In Texas, nurse practitioners, beauticians, and other non-doctors cannot own a medical spa, also known as a medi-spa or medical spa. However, a non-doctor can participate in the day-to-day operations of a medical spa through a Management Services Organization (MSO). Equally important, medical practices can only be owned by physicians, with the only exceptions being podiatrists, chiropractors, optometrists and sometimes physician assistants. According to the Occupations Code, Section 1602.251 (c), a cosmetologist is only authorized to perform cosmetology services in a center authorized by TDLR as a cosmetology establishment.
Therefore, if a person performs acts under a beautician license in a place of business, then that company must have a license for a cosmetology salon or specialty salon from TDLR. A person must obtain a cosmetology license before performing a service regulated by the cosmetology statute, including facials, masks, general skin care, etc.

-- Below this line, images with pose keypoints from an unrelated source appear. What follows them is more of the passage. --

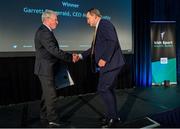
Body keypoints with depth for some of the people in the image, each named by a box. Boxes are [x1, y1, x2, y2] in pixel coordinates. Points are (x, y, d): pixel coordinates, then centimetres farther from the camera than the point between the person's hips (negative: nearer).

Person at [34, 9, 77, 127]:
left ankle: (44, 116, 31)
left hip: (46, 68, 11)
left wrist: (68, 56, 6)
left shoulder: (45, 31, 14)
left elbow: (52, 50, 13)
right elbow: (55, 50, -26)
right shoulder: (44, 32, -20)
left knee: (47, 93, 19)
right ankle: (53, 121, 5)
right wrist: (70, 57, -17)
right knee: (51, 95, -5)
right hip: (46, 69, -11)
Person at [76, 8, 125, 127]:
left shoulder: (105, 24, -8)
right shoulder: (99, 28, 22)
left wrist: (104, 59, -22)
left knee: (103, 89, -10)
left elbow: (112, 41, -22)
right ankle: (113, 115, 23)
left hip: (111, 63, -10)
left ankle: (114, 117, 1)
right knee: (108, 90, 13)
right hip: (109, 64, 10)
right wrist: (81, 56, 18)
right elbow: (95, 48, 24)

See Occupations Code, Section 1602,003 for a specific list of exemptions set out in the cosmetology statute. Many entrepreneurs and non-medical health professionals see an opportunity on the property of a medical spa, but they are uncertain how to proceed.
The fact is that in most US states, services provided by medical spas are considered medical. According to the legal doctrine known as “corporate practice of medicine”, only doctors or corporations owned by doctors can own medical facilities. In addition, only physicians or physician-owned corporations may charge patients' fees for the provision of medical services. If someone with a beautician license works in a doctor's office, the doctor's office must have a beauty salon license.
Failure to operate in accordance with the law could result in significant liabilities for all parties involved, including substantial fines, loss of medical license and penalties related to practicing medicine without a license. To benefit from these liability protections, it is essential that the MSO and medical practice are properly trained and that the MSA be carefully drafted. According to the Occupations Code, Section 1602.003, if a cosmetology service is within the scope of practice of a nursing license, then nurses are not required to have a cosmetology license. The bottom line is that in many states a “medical director” must be the owner of the medical spa, not simply an employee or contractor.
The sobering reality of the Botox arrest is this: Orange monkeys are not reserved only for MedSpas who do not comply with the rules that mutilate or kill a patient. While that definition is technically accurate, it hides the point that because medical spas offer medical services they are considered medical practices in Texas and must comply with the rules and regulations that apply to traditional doctor's offices. Recently AMSpa has received many emails and calls telling us that they have been informed that in Texas people without licenses can own medical spas and simply hire a medical director. Management fees cannot be percentages of medical office bills; instead fixed fee structures are ideal; however it can be difficult to assess the value of management services when office success is difficult to predict.
In addition to providing aesthetic cosmetic treatments common in many spa settings, medical spas provide services that cross into the practice of medicine. We also wanted to take this time to review the rules governing delegation of non-surgical medical cosmetic procedures in Texas. To clarify: if you are a nurse (or any other non-doctor) you cannot open your own medical spa; you must have an associated doctor with your medical spa. For example tanning and permanent makeup are regulated services by the Texas Department of State Health Services and medical laws are regulated by the Texas Medical Board.